I absolutely adored and cherished playing Leah, it’s a diamond role. She’s wild, funny, reckless, fearless, hedonistic and very witty. She’s a brilliant foil to Jack’s character, Barnaby, and we had a lot of fun bringing their brother/sister relationship to life. Jack – along with Freddy Syborn who co-wrote the show – were so brilliantly available on set, adding improvisation ideas, or new lines as they occurred to them. I have a tendency to get the giggles, so it kept me on my toes!

One of my first scenes was to be hiding, squeezed in the back of a teeny tiny G-Wiz car with Jack and Rosie Perez, whilst our characters scope out a massive country mansion, planning a heist. Bradley James had to run past through the undergrowth – twice, because he is playing twins. The scene itself sort of resulted in slapsies with Rosie, and then between takes Jack and Rosie were full of bonkers’ banter... I had so much trouble not laughing during that scene.

I have to say there were some amazing locations in Bounty Hunters, and our huge journey to unravel the case of the dodgy stolen antiquities. We filmed a Mexican cartel deal scene inside one of the pods on the London Eye. We only had two ‘flights’ round to get the scene in, and we could only fit about five people and the camera and sound in there. We spent longer in the queue for the Pod than actually inside it! Also, Jack attracted quite a lot of attention from the crowds, so the pressure was on. It was particularly funny being directed from the next pod, via a sort of list of charade movements. Fingers crossed it turned out OK!
I loved filming that show, and can’t wait to watch it. It starts October 25 on Sky One.

### EXERCISE DATA
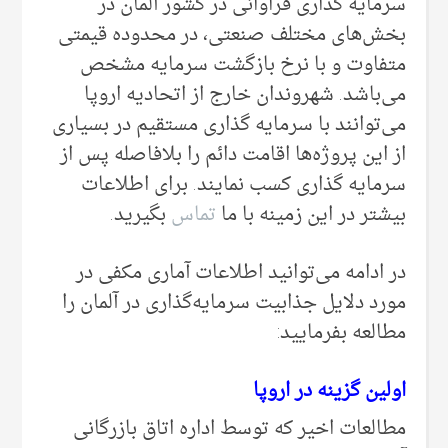
سرمایه گذاری فراوانی‌ در کشور آلمان در
بخش‌های مختلف صنعتی، در محدوده قیمتی
متفاوت و با نرخ بازگشت سرمایه مشخص
می‌‌باشد. شهروندان خارج از اتحادیه اروپا
می‌‌توانند با سرمایه گذاری مستقیم در بسیاری
از این پروژه‌ها اقامت دائم را بلافاصله پس از
سرمایه گذاری کسب نمایند. برای اطلاعات
بیشتر در این زمینه با ما
تماس
بگیرید.
در ادامه می‌‌توانید اطلاعات آماری مکفی در
مورد دلایل جذابیت سرمایه‌گذاری در آلمان را
مطالعه بفرمایید:
اولین گزینه در اروپا
مطالعات اخیر که توسط اداره اتاق بازرگانی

### EXPLORE THE MATERIAL
1. Copy word for word the part of the Bounty Hunters passage starting with "I have to say" and going on through "on Sky One.".
2. According to the Bounty Hunters passage, where was the Mexican cartel deal scene filmed?
Rely only on the Bounty Hunters passage, not on the items.

### SOLVED TASKS
1.
I have to say there were some amazing locations in Bounty Hunters, and our huge journey to unravel the case of the dodgy stolen antiquities. We filmed a Mexican cartel deal scene inside one of the pods on the London Eye. We only had two ‘flights’ round to get the scene in, and we could only fit about five people and the camera and sound in there. We spent longer in the queue for the Pod than actually inside it! Also, Jack attracted quite a lot of attention from the crowds, so the pressure was on. It was particularly funny being directed from the next pod, via a sort of list of charade movements. Fingers crossed it turned out OK!
I loved filming that show, and can’t wait to watch it. It starts October 25 on Sky One.

2. Inside one of the pods on the London Eye.